= Exercises to complete =
1. In the account of fleeing Ukraine, how many days were spent queuing at the border?
2. Please reproduce the stretch of the account of fleeing Ukraine from "We spent four" through "difficult to process." word for word.
3. Write the next part of the account of fleeing Ukraine, picking up after its final sentence.

= Text provided =
↓
The following night, I moved on to Lviv, a city in western Ukraine that at the time was both a refuge from the fighting engulfing other parts of the country and a muster point from which cars and buses full of refugees set out toward the Polish and Slovak borders. A couple in their late 20s, Dima and Viktoria, offered to drive me to Slovakia. Their car was full of water, food, and supplies, and they had a 5-month-old gray kitten with them — the desperate couple’s only source of joy. Dima, who is disabled and was walking with crutches, told me they had also fled Kharkiv. “We could not leave our kitten back there,” he told me. He said all his friends were sheltering in their basements or else fighting with the Ukrainian army. He then showed me videos of the Russian shelling of his beloved city. “This is my school that just got destroyed by an airstrike,” he said. He showed me another video of a building that had collapsed: “And this is the flat where I used to live.”

We spent four full days queuing at the border, sleeping in the car, and eating food distributed a couple of times a day by local volunteers. The volunteers wore colorful costumes, dressing like clowns or cartoon characters to entertain the thousands of children stuck in the ever-growing line. Everyone wanted to get to the border as soon as possible; tempers ran high, and at times we saw people panic and fight one another. There were also moments when Dima and Viktoria cried inside the car — we were all following the news from Kharkiv and other cities on our phones, and the devastation we saw was difficult to process.
↑
Collected data
↓
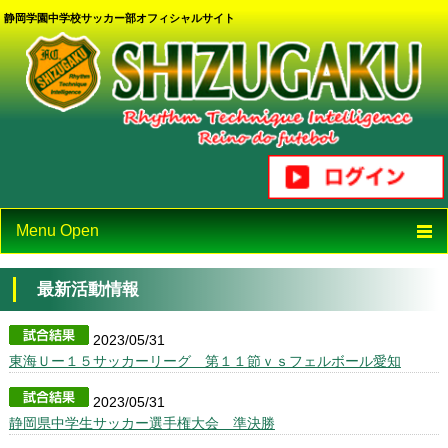
静岡学園中学校サッカー部オフィシャルサイト
Menu Open
TOP
最新活動情報
ニュース
2023/05/31
東海Ｕー１５サッカーリーグ 第１１節ｖｓフェルボール愛知
カレンダー
2023/05/31
静岡県中学生サッカー選手権大会 準決勝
↑
= Exercise results =
1. Four full days.

2.
We spent four full days queuing at the border, sleeping in the car, and eating food distributed a couple of times a day by local volunteers. The volunteers wore colorful costumes, dressing like clowns or cartoon characters to entertain the thousands of children stuck in the ever-growing line. Everyone wanted to get to the border as soon as possible; tempers ran high, and at times we saw people panic and fight one another. There were also moments when Dima and Viktoria cried inside the car — we were all following the news from Kharkiv and other cities on our phones, and the devastation we saw was difficult to process.

3.
As I finally approached the Slovak border crossing and safety, Sergiy, a Ukrainian friend of mine who decided to stay in the east, sent me a Telegram message in Russian. “Dear Sara,” he wrote, “I now only speak Russian to people who cannot fully understand the Ukrainian language and whom I highly appreciate — otherwise, I will never speak Russian ever again. Myself, my wife, and my son are now hiding in our small basement as the war has come to our city. But we are Ukrainians. We are strong. Please, message me that you are okay. I am worried about you.” I told him that I would help him and his family if they came to Slovakia. “Ukraine will remember kindness,” he said, but he rejected the offer, choosing to stay and help drive refugees to safer places until he could join the army. We’re still in touch every day.